<<<<

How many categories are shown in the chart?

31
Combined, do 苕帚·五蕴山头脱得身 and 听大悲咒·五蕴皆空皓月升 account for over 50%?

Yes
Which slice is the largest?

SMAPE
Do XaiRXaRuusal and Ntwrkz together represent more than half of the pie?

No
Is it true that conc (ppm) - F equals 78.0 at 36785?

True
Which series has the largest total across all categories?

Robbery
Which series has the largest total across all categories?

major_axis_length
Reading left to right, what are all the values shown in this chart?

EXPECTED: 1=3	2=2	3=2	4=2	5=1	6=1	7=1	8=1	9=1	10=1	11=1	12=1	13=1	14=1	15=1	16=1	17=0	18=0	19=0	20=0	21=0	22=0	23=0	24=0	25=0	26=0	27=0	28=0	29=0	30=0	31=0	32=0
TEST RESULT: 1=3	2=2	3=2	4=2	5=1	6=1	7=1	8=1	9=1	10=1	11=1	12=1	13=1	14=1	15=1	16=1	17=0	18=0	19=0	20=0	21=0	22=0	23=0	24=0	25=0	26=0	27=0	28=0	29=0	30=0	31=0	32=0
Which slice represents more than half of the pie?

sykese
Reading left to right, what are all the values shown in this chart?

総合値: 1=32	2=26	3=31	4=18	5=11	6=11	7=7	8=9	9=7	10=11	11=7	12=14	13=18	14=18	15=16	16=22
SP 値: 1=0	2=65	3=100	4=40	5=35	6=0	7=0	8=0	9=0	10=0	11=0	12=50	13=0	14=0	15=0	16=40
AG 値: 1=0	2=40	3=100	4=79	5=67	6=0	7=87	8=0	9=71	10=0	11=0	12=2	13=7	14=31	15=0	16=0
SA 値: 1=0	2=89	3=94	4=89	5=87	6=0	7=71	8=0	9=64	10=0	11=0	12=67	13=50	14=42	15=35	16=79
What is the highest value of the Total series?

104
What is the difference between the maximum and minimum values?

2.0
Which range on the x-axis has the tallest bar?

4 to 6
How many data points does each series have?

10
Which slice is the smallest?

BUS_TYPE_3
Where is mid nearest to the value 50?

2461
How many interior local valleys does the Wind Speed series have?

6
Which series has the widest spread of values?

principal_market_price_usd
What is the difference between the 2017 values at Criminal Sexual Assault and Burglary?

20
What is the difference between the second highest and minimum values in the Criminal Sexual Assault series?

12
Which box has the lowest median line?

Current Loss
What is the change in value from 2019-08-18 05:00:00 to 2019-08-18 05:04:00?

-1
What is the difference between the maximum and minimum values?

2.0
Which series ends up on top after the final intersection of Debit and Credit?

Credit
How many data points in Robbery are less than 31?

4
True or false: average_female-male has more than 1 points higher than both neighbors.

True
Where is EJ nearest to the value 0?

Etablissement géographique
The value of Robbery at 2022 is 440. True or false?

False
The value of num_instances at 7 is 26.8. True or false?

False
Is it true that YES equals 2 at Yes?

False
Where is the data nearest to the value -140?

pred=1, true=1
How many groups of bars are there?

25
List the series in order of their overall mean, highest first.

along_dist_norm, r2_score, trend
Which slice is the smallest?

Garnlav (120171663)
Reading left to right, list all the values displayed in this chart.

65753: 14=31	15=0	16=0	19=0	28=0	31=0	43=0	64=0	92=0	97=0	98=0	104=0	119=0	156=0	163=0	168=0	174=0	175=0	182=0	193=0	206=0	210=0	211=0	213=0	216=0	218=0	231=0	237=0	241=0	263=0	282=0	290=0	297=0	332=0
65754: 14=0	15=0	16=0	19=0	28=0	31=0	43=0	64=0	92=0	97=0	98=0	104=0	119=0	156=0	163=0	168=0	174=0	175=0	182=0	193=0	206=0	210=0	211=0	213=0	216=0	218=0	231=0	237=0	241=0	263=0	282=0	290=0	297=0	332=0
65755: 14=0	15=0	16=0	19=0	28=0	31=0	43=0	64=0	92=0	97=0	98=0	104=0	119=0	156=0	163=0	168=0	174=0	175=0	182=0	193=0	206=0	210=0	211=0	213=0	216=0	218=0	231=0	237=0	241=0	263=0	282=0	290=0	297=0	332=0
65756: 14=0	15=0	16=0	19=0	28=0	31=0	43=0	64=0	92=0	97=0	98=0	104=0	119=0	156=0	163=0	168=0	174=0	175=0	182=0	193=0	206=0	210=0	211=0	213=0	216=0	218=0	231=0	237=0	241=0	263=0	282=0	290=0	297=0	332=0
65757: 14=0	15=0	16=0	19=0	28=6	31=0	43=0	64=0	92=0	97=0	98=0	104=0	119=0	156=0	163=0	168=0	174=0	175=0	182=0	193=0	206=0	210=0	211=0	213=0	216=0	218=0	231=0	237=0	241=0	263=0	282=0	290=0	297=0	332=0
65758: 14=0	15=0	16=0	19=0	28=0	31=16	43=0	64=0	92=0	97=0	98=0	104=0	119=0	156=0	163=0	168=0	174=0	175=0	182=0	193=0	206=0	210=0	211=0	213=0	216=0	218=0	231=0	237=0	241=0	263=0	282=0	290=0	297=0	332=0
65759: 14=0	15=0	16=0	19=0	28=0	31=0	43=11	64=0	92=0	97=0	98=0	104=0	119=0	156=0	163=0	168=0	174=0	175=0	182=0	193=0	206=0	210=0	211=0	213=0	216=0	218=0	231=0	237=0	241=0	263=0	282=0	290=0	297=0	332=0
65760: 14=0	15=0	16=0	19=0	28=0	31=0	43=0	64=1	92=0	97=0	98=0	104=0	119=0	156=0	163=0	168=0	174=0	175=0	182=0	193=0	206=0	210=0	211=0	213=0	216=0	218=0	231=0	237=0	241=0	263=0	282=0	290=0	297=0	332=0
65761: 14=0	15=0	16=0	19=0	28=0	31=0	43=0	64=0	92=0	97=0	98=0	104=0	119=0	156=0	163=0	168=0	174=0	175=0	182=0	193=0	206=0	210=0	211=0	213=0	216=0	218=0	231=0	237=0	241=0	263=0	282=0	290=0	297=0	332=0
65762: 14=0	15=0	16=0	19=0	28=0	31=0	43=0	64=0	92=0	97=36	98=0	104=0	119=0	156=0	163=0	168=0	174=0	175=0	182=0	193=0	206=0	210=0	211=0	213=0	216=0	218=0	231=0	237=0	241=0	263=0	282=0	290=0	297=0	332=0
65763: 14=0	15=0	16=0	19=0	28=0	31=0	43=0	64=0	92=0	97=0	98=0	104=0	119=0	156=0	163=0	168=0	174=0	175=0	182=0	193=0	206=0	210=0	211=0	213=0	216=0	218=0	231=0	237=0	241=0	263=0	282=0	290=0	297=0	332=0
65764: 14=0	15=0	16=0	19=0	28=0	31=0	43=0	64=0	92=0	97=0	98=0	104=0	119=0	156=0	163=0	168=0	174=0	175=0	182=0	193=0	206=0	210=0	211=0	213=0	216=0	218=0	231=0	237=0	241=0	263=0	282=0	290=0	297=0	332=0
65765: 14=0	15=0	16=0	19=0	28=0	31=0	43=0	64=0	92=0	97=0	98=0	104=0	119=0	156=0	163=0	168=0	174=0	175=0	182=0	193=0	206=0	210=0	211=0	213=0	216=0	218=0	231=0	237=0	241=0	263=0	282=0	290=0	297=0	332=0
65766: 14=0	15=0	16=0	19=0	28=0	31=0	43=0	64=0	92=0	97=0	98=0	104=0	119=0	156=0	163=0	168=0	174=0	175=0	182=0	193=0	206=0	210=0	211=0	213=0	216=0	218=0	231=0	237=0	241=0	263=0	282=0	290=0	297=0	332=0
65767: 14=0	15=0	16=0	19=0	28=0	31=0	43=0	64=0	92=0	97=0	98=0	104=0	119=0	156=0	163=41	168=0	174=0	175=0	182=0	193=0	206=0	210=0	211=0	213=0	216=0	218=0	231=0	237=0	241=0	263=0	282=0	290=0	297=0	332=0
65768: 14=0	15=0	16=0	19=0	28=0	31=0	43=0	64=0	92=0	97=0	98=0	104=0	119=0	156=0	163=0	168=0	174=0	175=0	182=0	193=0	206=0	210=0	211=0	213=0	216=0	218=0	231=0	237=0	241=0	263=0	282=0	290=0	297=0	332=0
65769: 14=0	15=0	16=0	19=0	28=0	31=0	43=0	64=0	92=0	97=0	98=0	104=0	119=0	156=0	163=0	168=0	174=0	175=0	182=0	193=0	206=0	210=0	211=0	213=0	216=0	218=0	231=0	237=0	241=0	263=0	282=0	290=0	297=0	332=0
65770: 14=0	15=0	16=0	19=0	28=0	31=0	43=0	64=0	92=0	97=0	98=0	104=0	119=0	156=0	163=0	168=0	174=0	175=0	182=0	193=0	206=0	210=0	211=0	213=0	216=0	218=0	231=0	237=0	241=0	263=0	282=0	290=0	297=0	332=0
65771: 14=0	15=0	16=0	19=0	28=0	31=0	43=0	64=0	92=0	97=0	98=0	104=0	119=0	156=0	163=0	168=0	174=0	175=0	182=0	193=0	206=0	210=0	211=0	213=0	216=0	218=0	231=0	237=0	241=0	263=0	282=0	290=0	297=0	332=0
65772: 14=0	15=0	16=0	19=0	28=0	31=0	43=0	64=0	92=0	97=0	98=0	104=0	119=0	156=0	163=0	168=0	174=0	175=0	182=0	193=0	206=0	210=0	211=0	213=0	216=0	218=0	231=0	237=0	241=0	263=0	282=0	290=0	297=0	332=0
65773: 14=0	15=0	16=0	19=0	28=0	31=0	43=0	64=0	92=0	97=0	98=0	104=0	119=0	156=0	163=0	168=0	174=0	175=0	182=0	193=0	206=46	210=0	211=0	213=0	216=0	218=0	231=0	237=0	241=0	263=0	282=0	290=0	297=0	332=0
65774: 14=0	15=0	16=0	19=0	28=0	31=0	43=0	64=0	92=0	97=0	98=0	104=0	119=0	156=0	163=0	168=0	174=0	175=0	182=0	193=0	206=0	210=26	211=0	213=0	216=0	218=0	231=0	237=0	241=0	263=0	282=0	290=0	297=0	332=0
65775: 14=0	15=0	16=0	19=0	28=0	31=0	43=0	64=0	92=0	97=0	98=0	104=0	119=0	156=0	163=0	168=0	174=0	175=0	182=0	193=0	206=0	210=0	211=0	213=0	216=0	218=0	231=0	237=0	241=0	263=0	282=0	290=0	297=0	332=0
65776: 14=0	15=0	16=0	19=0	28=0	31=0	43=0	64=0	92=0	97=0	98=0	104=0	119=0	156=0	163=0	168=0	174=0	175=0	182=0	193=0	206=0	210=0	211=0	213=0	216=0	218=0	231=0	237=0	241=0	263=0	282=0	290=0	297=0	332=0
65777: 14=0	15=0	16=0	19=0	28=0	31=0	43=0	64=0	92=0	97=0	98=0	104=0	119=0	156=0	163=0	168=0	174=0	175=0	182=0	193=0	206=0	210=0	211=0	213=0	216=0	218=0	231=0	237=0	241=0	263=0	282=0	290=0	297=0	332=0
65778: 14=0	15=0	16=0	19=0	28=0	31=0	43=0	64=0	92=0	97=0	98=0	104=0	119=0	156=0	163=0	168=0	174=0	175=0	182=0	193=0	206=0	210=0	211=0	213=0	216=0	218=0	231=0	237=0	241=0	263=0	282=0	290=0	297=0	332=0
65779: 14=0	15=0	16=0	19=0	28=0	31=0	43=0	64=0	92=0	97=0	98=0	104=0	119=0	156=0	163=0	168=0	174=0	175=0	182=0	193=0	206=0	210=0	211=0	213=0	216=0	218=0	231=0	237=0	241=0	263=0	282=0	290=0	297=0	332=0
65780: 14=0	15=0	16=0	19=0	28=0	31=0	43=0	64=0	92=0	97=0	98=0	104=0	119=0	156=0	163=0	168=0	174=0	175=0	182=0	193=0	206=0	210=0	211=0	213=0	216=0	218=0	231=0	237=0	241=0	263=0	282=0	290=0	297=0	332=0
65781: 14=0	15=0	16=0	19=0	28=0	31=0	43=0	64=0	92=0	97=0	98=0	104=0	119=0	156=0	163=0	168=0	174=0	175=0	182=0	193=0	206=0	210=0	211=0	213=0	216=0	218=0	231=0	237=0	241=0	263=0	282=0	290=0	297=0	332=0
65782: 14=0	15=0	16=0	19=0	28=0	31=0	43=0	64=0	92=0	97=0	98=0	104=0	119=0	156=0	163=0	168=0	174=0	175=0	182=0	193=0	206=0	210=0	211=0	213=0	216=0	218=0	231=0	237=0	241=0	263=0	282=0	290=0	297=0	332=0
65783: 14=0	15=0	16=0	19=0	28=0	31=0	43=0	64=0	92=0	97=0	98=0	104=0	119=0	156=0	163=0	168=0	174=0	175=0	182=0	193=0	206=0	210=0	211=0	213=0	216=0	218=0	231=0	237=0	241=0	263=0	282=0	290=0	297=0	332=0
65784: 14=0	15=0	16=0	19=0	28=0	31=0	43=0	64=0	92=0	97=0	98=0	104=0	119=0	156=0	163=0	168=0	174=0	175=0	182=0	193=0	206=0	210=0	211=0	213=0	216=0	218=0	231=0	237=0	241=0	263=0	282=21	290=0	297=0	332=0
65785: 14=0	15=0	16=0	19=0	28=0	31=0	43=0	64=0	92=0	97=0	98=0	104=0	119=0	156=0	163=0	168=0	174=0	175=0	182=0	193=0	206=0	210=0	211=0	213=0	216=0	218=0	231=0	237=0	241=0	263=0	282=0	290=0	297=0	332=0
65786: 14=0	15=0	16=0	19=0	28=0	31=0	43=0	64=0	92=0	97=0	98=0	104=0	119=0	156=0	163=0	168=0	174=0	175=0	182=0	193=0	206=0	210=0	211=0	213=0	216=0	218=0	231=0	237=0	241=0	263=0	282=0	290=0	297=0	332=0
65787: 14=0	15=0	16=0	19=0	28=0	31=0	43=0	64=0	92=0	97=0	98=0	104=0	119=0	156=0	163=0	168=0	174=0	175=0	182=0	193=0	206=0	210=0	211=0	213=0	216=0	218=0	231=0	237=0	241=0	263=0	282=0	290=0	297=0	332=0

>>>>

EXERCISE DETAILS :: Reproduce without alteration every line from the one containing "along_dist_norm, r2_score, trend" down to the one containing "Reading left to right, list", including both of those lines.

RESPONSE ::
along_dist_norm, r2_score, trend
Which slice is the smallest?

Garnlav (120171663)
Reading left to right, list all the values displayed in this chart.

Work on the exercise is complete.